Whalsay inspired some of Hugh MacDiarmid's finest poetry, and is the centre of Shetland's fishing industry. Important archaeological sites and a wealth of birds, seals and wild flowers make it an attractive destination for a day trip or a longer stay

Just five miles long and two miles wide, Whalsay has easy coastal walking. From the highest point, the Ward of Clett (393 feet), there's a panorama of the east coast of Shetland.

Whalsay also has Britain's most northerly 18-hole golf course, a leisure centre with heated swimming pool, and Shetland's museum to the German merchants of the Hansa. Accommodation on Whalsay is limited so it's best to book ahead. There's a small, family-run and pub, the Oot Ower Lounge at Livister, open Friday-Sunday. The Whalsay Boating Club bar at Symbister also welcomes visitors. The charity shop 'Shoard', a real Aladdin's cave, is also becoming a popular place for visitors - open on Wednesday, Thursday & Saturday afternoons (2-4pm).

Whalsay, home to a prosperous fishing community, has long been known in Shetland as 'Da Bonnie Isle'.


The harbour at Symbister is the hub of this fishing community of around 1,000 people - and a constant source of interest to islanders and visitors alike.

Craft owned and crewed by local families crowd the sheltered dock, from the smallest creel boats to big ocean-going trawlers - some of Europe's largest fishing vessels. The inner harbour is packed with colourful dinghies and the distinctive "Shetland Model" boats which compete in local sailing and rowing races.

The beach below the road around the head of the bay is partly man-made and was formerly used to dry salted cod and ling during the heyday of the line fishery from sixerns - open, six-oared boats - in the 18th and 19th centuries.

The Whalsay Heritage Centre is also located in Symbister and has exhibitions on throughout the year, as well as a family history room where records can be browsed.

The German Merchants

For hundreds of years the salt fish trade was in the hands of German merchants of the Hanseatic League. The museum in the Symbister Pier House tells how ships from Hamburg, Bremen and Lubeck sailed to Shetland every summer, bringing seeds, cloth, iron tools, salt, spirits, luxury goods and hard currency. Generations of the same families made the voyage and some merchants are buried in the islands.

This picturesque old building, restored with its dock and cargo hoist, was one of two Hanseatic booths, or warehouses, in Whalsay until the Germans were forced out by import duties after the 1707 Treaty of Union between England and Scotland.

Sodom and Hugh MacDiarmid

For most of the 1930s the Scots Communist poet Christopher Grieve ("Hugh MacDiarmid") lived in Whalsay.

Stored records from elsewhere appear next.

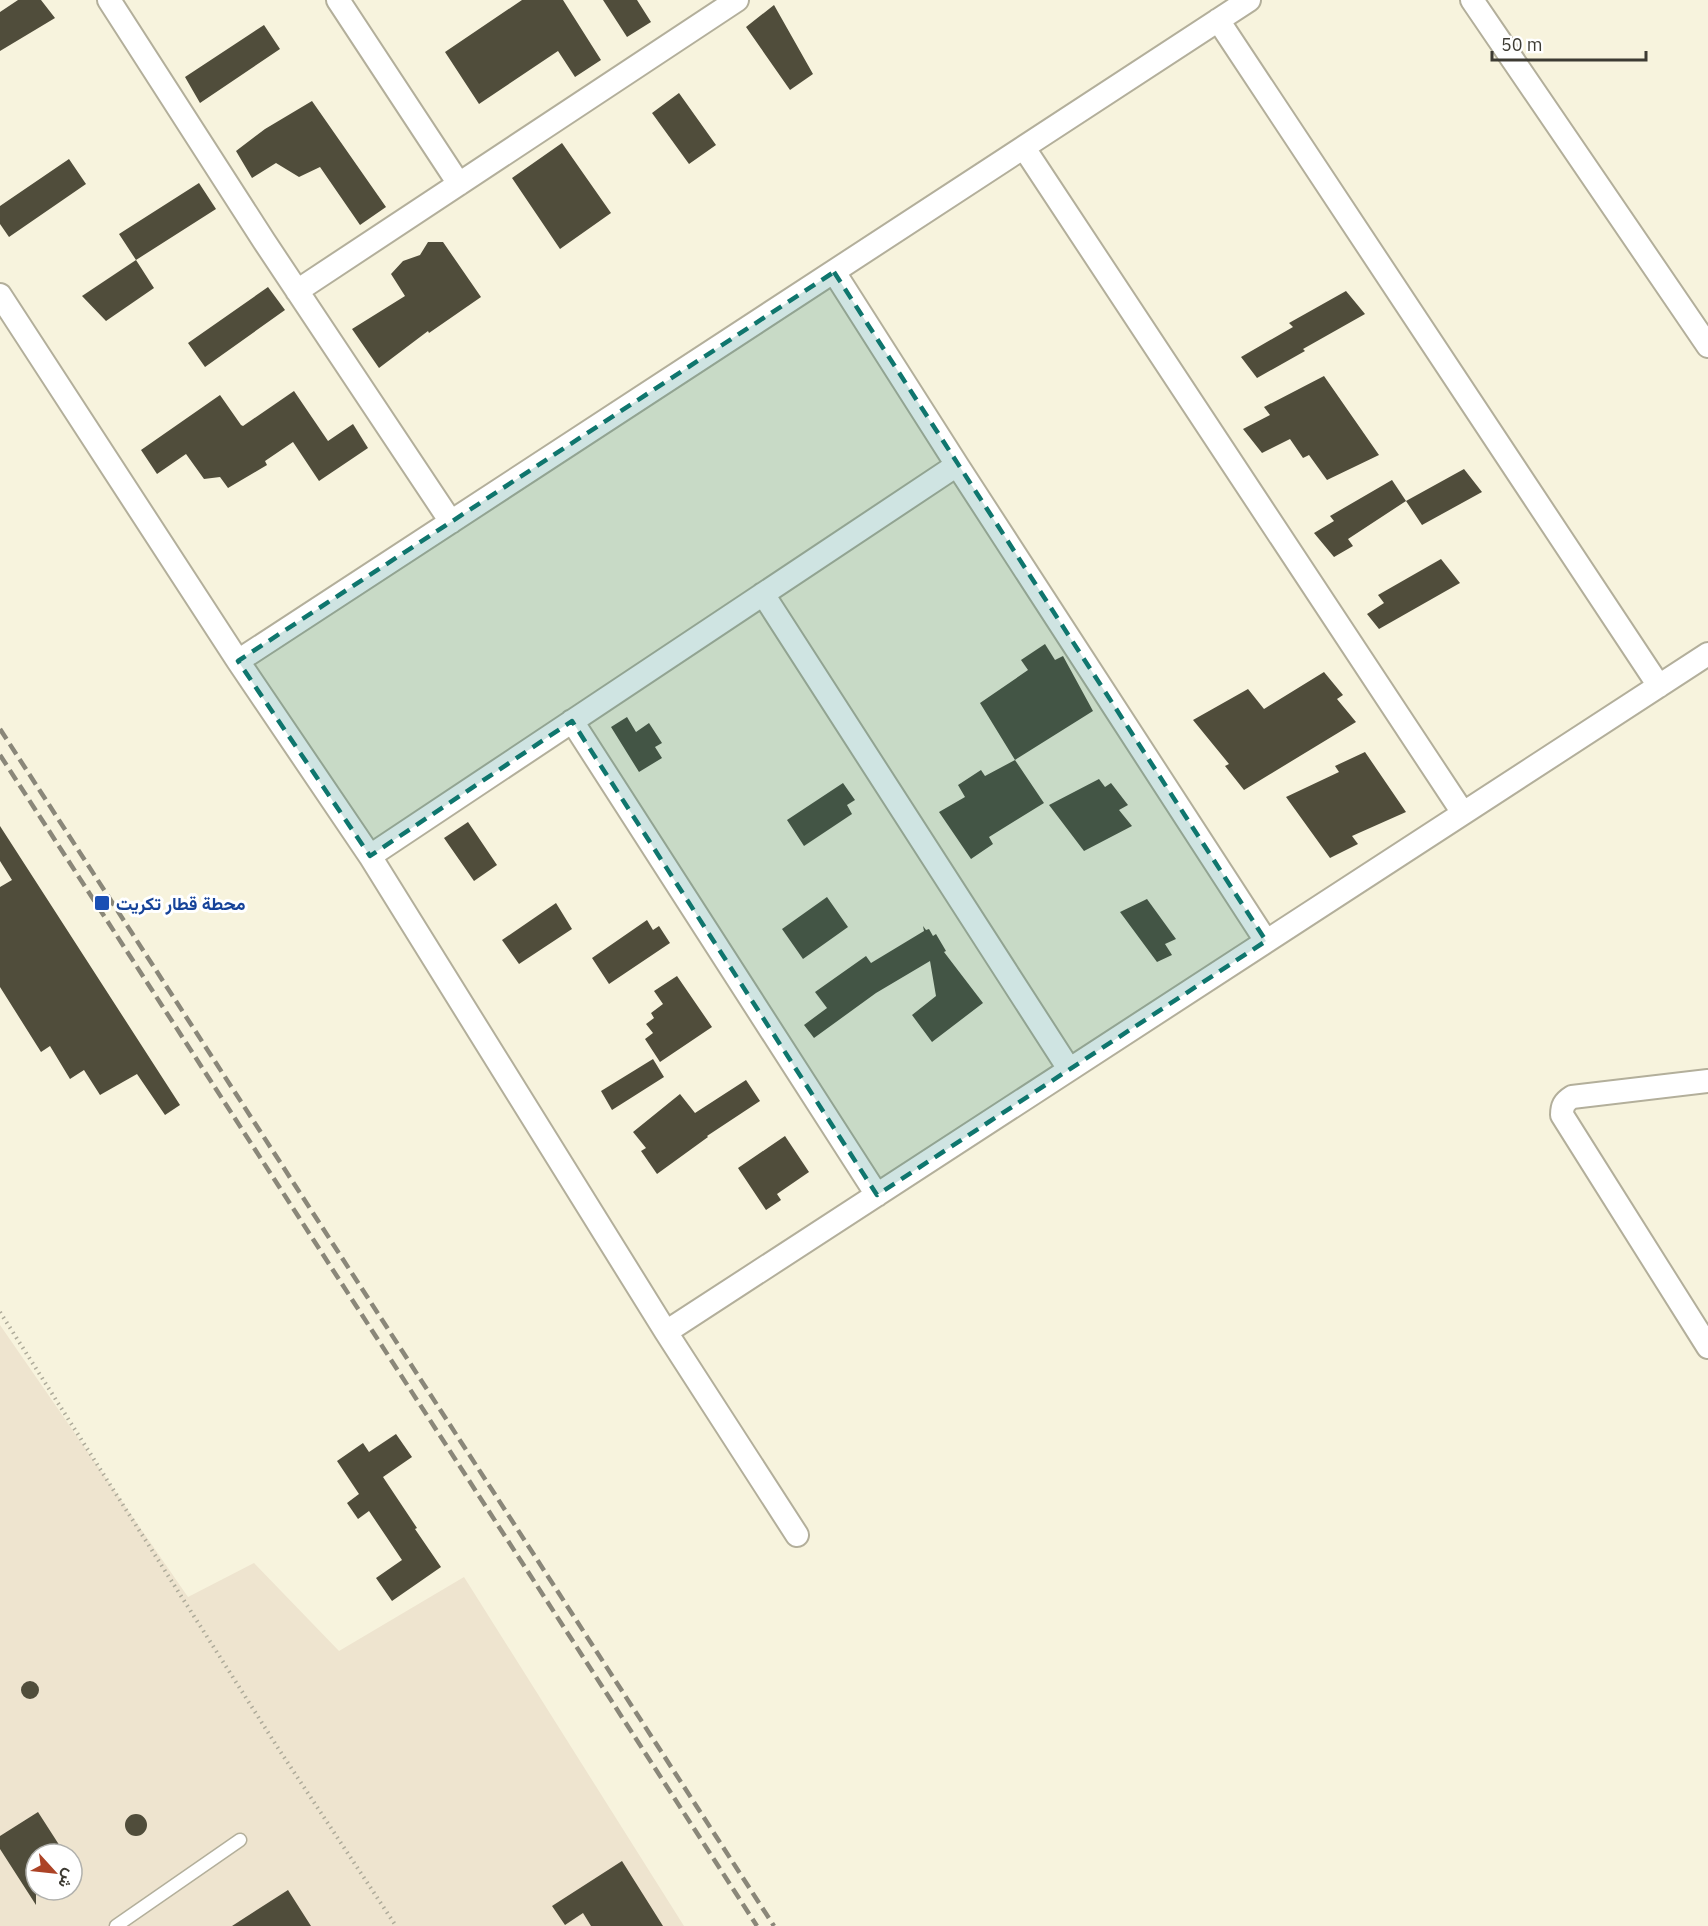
<svg xmlns="http://www.w3.org/2000/svg" width="1708" height="1926" viewBox="0 0 1708 1926" font-family="'IBM Plex Sans',Vazirmatn,sans-serif">
	<style>
		.industrial { fill: #eee4cf; fill-rule: evenodd }
		.building { fill: #504d3b }
		.lines { fill: none; stroke-linecap: round; stroke-linejoin: round }
		.service-casing { stroke: #b3af9b; stroke-width: 15 }
		.minor-casing { stroke: #b3af9b; stroke-width: 26 }
		.path { stroke: #aeab9a; stroke-width: 4; stroke-dasharray: 1.5 4.5; stroke-linecap: butt }
		.service { stroke: #fff; stroke-width: 12 }
		.minor { stroke: #fff; stroke-width: 22 }
		.rail { stroke: #8a8779; stroke-width: 4.5; stroke-dasharray: 12 6; stroke-linecap: butt }
		.marked { fill: #0f766e; fill-opacity: 0.2; stroke: #0f766e; stroke-width: 4.5; stroke-dasharray: 12 8; stroke-linejoin: round }
		.transit-dot { fill: #1a4fb4; stroke: #fff; stroke-width: 2 }
		.labels { text-anchor: middle; dominant-baseline: central; stroke-width: 6; stroke-linejoin: round; paint-order: stroke }
		.transit-label { font-size: 18px; font-weight: bold; fill: #164399; stroke: #fff; text-anchor: start }
	</style>
	<rect width="100%" height="100%" fill="#f7f3dd"/>
	<path class="industrial" d="M0 1325 188 1597 254 1563 339 1651 464 1577 684 1926H0ZM36 1854H72V1890H36Z"/>
	<path class="building" d="M18 0H41L55 18 0 51V12Z
		M522 0H563L601 60 575 77 558 51 479 104 445 52Z
		M603 0H637L651 22 627 37Z
		M774 5 813 74 790 90 746 27Z
		M264 25 280 49 200 103 185 77Z
		M679 93 716 145 689 164 652 113Z
		M312 101 386 207 360 225 320 167 299 177 276 163 252 178 236 151 265 129Z
		M562 143 611 213 560 249 512 178Z
		M69 159 86 184 9 237 0 224V206Z
		M199 183 216 209 136 260 119 234Z
		M428 242H443L481 297 429 333 428 331 379 368 352 329 405 296 391 274 403 261 420 255Z
		M136 260 154 288 106 321 82 296Z
		M268 287 285 310 205 367 188 343Z
		M1346 291 1365 314 1303 349 1305 351 1257 378 1241 357 1293 327 1289 323Z
		M1324 376 1379 455 1327 480 1309 455 1303 458 1290 439 1262 453 1243 429 1270 415 1264 407Z
		M294 391 328 441 353 424 368 448 319 481 293 442 265 461 267 465 228 488 220 477 204 479 186 454 157 474 141 450 220 395 241 425 243 426Z
		M1464 469 1482 492 1422 525 1406 501Z
		M1392 480 1406 501 1348 539 1353 546 1334 557 1314 533 1334 521 1330 516Z
		M1441 559 1460 583 1379 629 1367 614 1384 603 1378 595Z
		M1045 644 1055 660 1063 656 1093 711 1015 760 980 703 1028 670 1021 660Z
		M1324 672 1343 695 1337 699 1356 722 1244 790 1225 766 1229 764 1193 720 1248 689 1264 709Z
		M627 717 636 732 649 723 662 743 655 747 662 758 639 772 611 727Z
		M1365 752 1406 812 1352 836 1358 844 1330 858 1286 797 1339 772 1335 766Z
		M1015 760 1044 803 989 837 993 844 971 859 939 812 965 797 958 785 981 770 985 776Z
		M1099 779 1105 787 1111 783 1128 805 1119 810 1132 826 1084 851 1049 805Z
		M843 783 855 800 847 805 852 814 804 846 787 820Z
		M468 822 497 865 474 881 444 838Z
		M0 826 180 1105 165 1115 137 1074 100 1095 84 1070 70 1079 50 1046 41 1052 0 987V887L12 880 0 861Z
		M827 897 848 927 803 959 782 929Z
		M1147 899 1176 939 1165 944 1172 955 1157 962 1120 912Z
		M556 903 572 929 519 964 502 940Z
		M647 920 653 930 659 926 670 943 609 984 592 958Z
		M923 926 926 930 929 929 933 936 936 934 946 951 944 952 983 1003 932 1042 912 1015 936 996 930 961 876 993 814 1038 804 1025 827 1008 815 992 866 956 871 963 924 931Z
		M677 976 712 1027 660 1062 645 1039 653 1033 646 1024 654 1018 651 1013 663 1004 654 991Z
		M653 1059 664 1077 612 1110 601 1091Z
		M746 1080 760 1101 707 1136 708 1137 657 1174 641 1151 646 1148 633 1132 680 1094 695 1113Z
		M785 1136 809 1172 777 1194 781 1200 766 1210 738 1168Z
		M396 1434 412 1457 383 1477 417 1528 415 1529 441 1567 392 1601 376 1578 402 1560 369 1511 358 1519 347 1503 359 1494 337 1461 363 1443 369 1452Z
		M21 1690a9 9 0 1 1 18 0a9 9 0 1 1-18 0Z
		M38 1812 65 1854H36V1905L0 1849V1836Z
		M125 1825a11 11 0 1 1 22 0a11 11 0 1 1-22 0Z
		M622 1861 663 1926H591L583 1913 565 1925 552 1906Z
		M288 1890 311 1926H232Z"/>
	<g class="lines">
		<defs>
			<path id="service" d="M116 1926 240 1840"/>
			<path id="minor" d="M109 0 264 241 451 522
				M338 0 459 184
				M1472 0 1708 346
				M1218 20 1659 686
				M1024 148 1463 813
				M834 272 957 465 1266 941
				M297 291 737 0
				M0 295 238 661 370 856 666 1332 797 1535
				M763 594 1069 1069
				M238 661 1249 0
				M572 721 877 1195
				M370 856 957 465
				M1708 1081 1572 1097C1564 1102 1562 1106 1562 1115L1708 1347
				M666 1332 1708 654"/>
		</defs>
		<use href="#service" class="service-casing"/>
		<use href="#minor" class="minor-casing"/>
		<path class="path" d="M0 1312 278 1748 396 1926"/>
		<use href="#service" class="service"/>
		<use href="#minor" class="minor"/>
		<path class="rail" d="M0 729 774 1926
			M0 755 757 1926"/>
	</g>
	<path class="marked" d="M834 272 1266 941 877 1195 572 721 370 856 238 661Z"/>
	<rect class="transit-dot" x="94" y="895" width="16" height="16" rx="3"/>
	<g class="labels">
		<g class="transit-label">
			<text x="116" y="903">محطة قطار تكريت</text>
		</g>
	</g>
	<g transform="translate(54 1872) rotate(117)"><circle r="28" fill="#ffffff" stroke="#b1b1ad" stroke-width="1.5"/>
	<path d="M0-4.5L10 22L0 15L-10 22Z" fill="#ac4326"/>
	<text y="-9" font-size="16" font-weight="bold" text-anchor="middle" fill="#3d3b33">ش</text>
	</g>
	<path d="M1492 51v9h154v-9" fill="none" stroke="#3d3b33" stroke-width="3"/>
	<text x="1501" y="51" font-size="18" fill="#3d3b33" stroke="#ffffff" stroke-width="4.5" paint-order="stroke">50 m</text>
</svg>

He was poor, little-known outside literary circles and regarded in the islands as an oddity, although his wife Valda and son Michael were well-liked.

In the croft house of Sodom (from the Norn sud-heim - the southern house) this often tormented genius wrote much of his finest poetry (including On a Raised Beach) and, via the Whalsay post office, conducted furious correspondence with the leading writers and thinkers of his generation.

Grieve was called up for war work in 1942 and never returned to Whalsay.

The tidal sounds and offlying rocks around Whalsay are among the best places in Shetland to see porpoises and occasional dolphins, Minke Whales and Orcas. So keep a lookout during the ferry crossing and you may see why the Vikings called it "Hvals-oy" - the island of whales.

Getting There

The ferry terminal for Whalsay is at Laxo, a 20-mile drive north of Lerwick. The crossing to Symbister takes 25 minutes and the service is frequent, although booking is advised in the peak season. View timetable here.

Day trips to Whalsay are certainly possible and with regular sailings you can spend as much or little time as you wish on the island. There is accommodation available if you wish to spend a bit longer exploring.